======== Source records

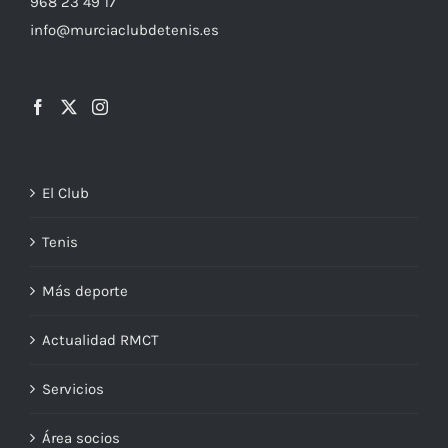
968 23 49 17
info@murciaclubdetenis.es
El Club
Tenis
Más deporte
Actualidad RMCT
Servicios
Área socios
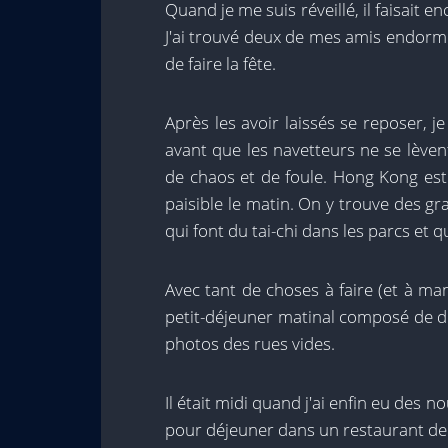
Quand je me suis réveillé, il faisait en
J'ai trouvé deux de mes amis endormi
de faire la fête.
Après les avoir laissés se reposer, je
avant que les navetteurs ne se lèvent
de chaos et de foule. Hong Kong est 
paisible le matin. On y trouve des 
qui font du tai-chi dans les parcs et
Avec tant de choses à faire (et à ma
petit-déjeuner matinal composé de dim 
photos des rues vides.
Il était midi quand j'ai enfin eu de
pour déjeuner dans un restaurant de n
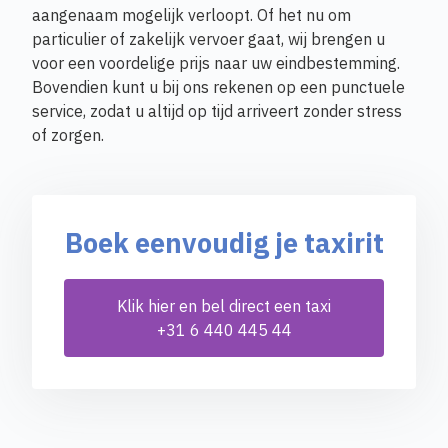
aangenaam mogelijk verloopt. Of het nu om
particulier of zakelijk vervoer gaat, wij brengen u
voor een voordelige prijs naar uw eindbestemming.
Bovendien kunt u bij ons rekenen op een punctuele
service, zodat u altijd op tijd arriveert zonder stress
of zorgen.
Boek eenvoudig je taxirit
Klik hier en bel direct een taxi
+31 6 440 445 44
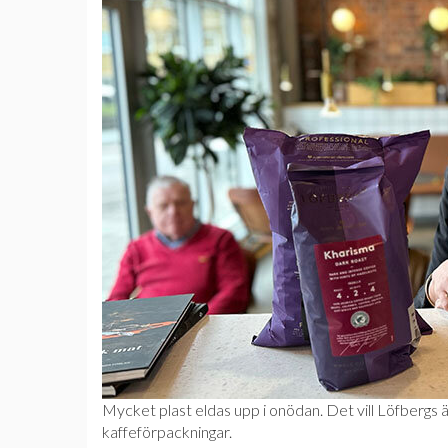
Mycket plast eldas upp i onödan. Det vill Löfbergs 
kaffeförpackningar.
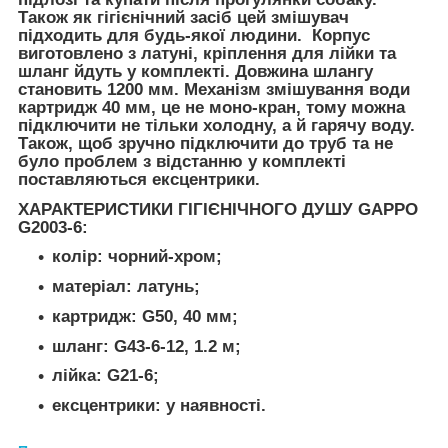
Також як гігієнічний засіб цей змішувач
підходить для будь-якої людини. Корпус
виготовлено з латуні, кріплення для лійки та
шланг йдуть у комплекті. Довжина шлангу
становить 1200 мм. Механізм змішування води
картридж 40 мм, це не моно-кран, тому можна
підключити не тільки холодну, а й гарячу воду.
Також, щоб зручно підключити до труб та не
було проблем з відстанню у комплекті
поставляються ексцентрики.
ХАРАКТЕРИСТИКИ ГІГІЄНІЧНОГО ДУШУ GAPPO
G2003-6:
колір: чорний-хром;
матеріал: латунь;
картридж: G50, 40 мм;
шланг: G43-6-12, 1.2 м;
лійка: G21-6;
ексцентрики: у наявності.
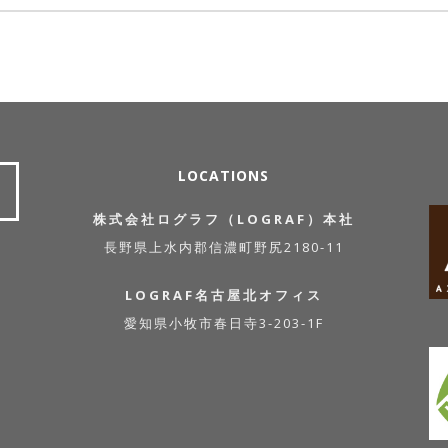
LOCATIONS
株式会社ログラフ（LOGRAF）本社
長野県上水内郡信濃町野尻2180-11
LOGRAF名古屋北オフィス
愛知県小牧市春日寺3-203-1F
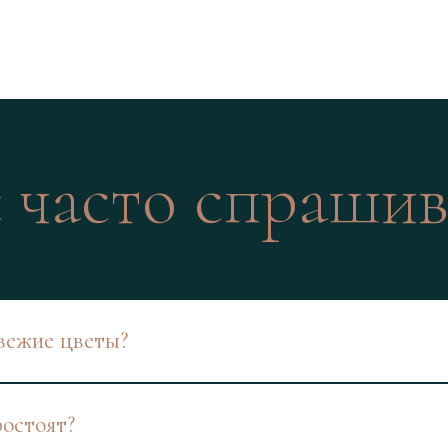
 часто спраши
вежие цветы?
ростоят?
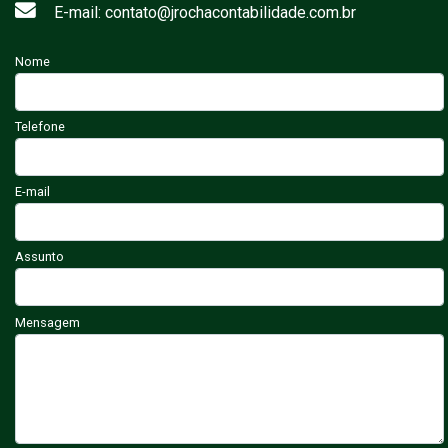
E-mail: contato@jrochacontabilidade.com.br
Nome
Telefone
E-mail
Assunto
Mensagem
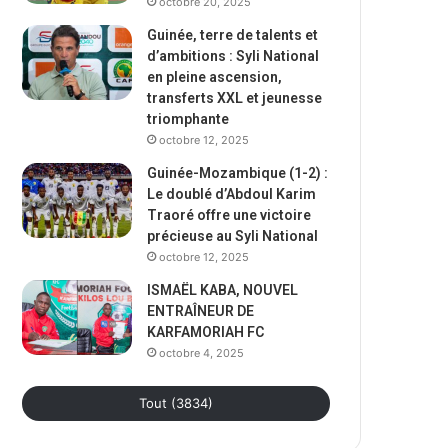
octobre 20, 2025
Guinée, terre de talents et
d’ambitions : Syli National
en pleine ascension,
transferts XXL et jeunesse
triomphante
octobre 12, 2025
Guinée-Mozambique (1-2) :
Le doublé d’Abdoul Karim
Traoré offre une victoire
précieuse au Syli National
octobre 12, 2025
ISMAËL KABA, NOUVEL
ENTRAÎNEUR DE
KARFAMORIAH FC
octobre 4, 2025
Tout (3834)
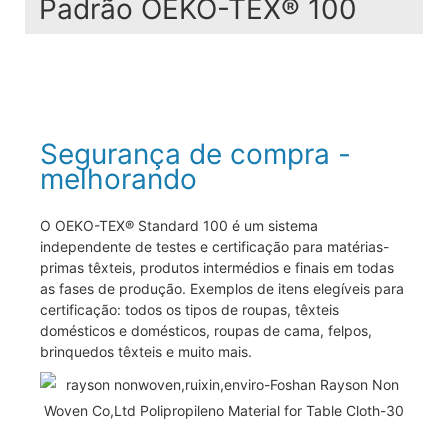
Padrão OEKO-TEX® 100
Segurança de compra -
melhorando
O OEKO-TEX® Standard 100 é um sistema
independente de testes e certificação para matérias-
primas têxteis, produtos intermédios e finais em todas
as fases de produção. Exemplos de itens elegíveis para
certificação: todos os tipos de roupas, têxteis
domésticos e domésticos, roupas de cama, felpos,
brinquedos têxteis e muito mais.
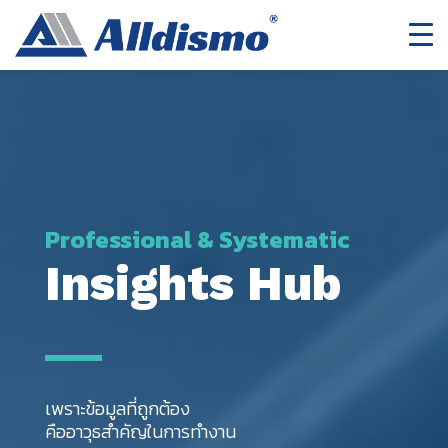
Professional & Systematic
Insights Hub
เพราะข้อมูลที่ถูกต้อง
คืออาวุธสำคัญในการทำงาน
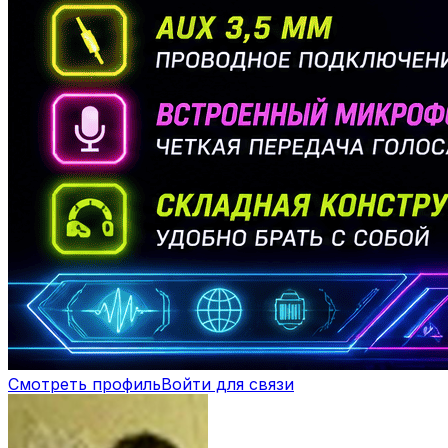
Смотреть профиль
Войти для связи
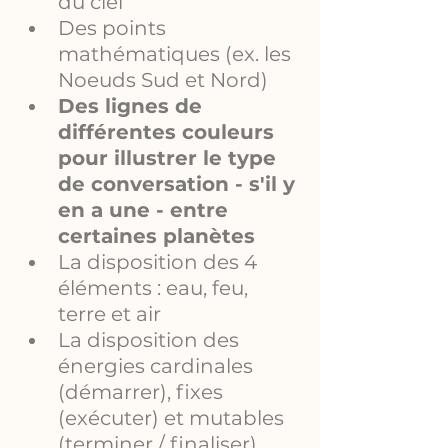
du ciel
Des points 
mathématiques (ex. les 
Noeuds Sud et Nord)
Des lignes de 
différentes couleurs 
pour illustrer le type 
de conversation - s'il y 
en a une - entre 
certaines planètes
La disposition des 4 
éléments : eau, feu, 
terre et air
La disposition des 
énergies cardinales 
(démarrer), fixes 
(exécuter) et mutables 
(terminer / finaliser)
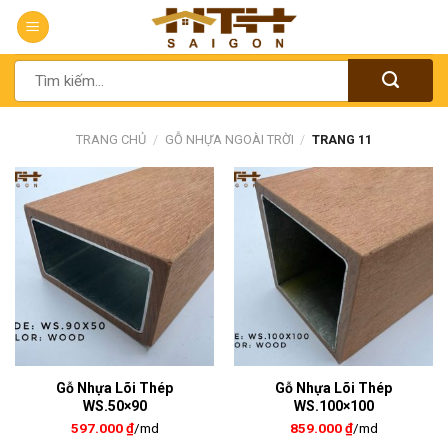
Chuyển
đến
nội
Tìm
dung
kiếm:
TRANG CHỦ
/
GỖ NHỰA NGOÀI TRỜI
/
TRANG 11
Gỗ Nhựa Lõi Thép
Gỗ Nhựa Lõi Thép
WS.50×90
WS.100×100
597.000
₫
/md
859.000
₫
/md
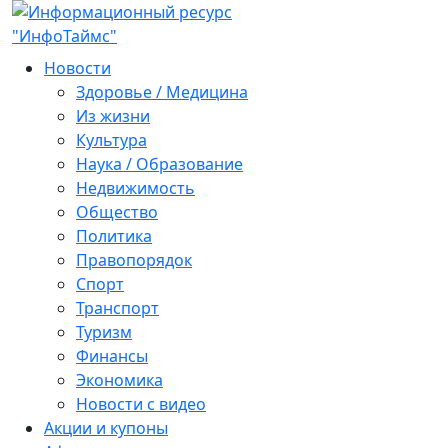
Новости
Здоровье / Медицина
Из жизни
Культура
Наука / Образование
Недвижимость
Общество
Политика
Правопорядок
Спорт
Транспорт
Туризм
Финансы
Экономика
Новости с видео
Акции и купоны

================

Starting with the line with "шланг йдуть у комплекті. Довжина шлангу" above and going on through the line with "колір: чорний-хром;", transcribe every line exactly, both ends included, and add nothing.

— Written reply —
шланг йдуть у комплекті. Довжина шлангу
становить 1200 мм. Механізм змішування води
картридж 40 мм, це не моно-кран, тому можна
підключити не тільки холодну, а й гарячу воду.
Також, щоб зручно підключити до труб та не
було проблем з відстанню у комплекті
поставляються ексцентрики.
ХАРАКТЕРИСТИКИ ГІГІЄНІЧНОГО ДУШУ GAPPO
G2003-6:
колір: чорний-хром;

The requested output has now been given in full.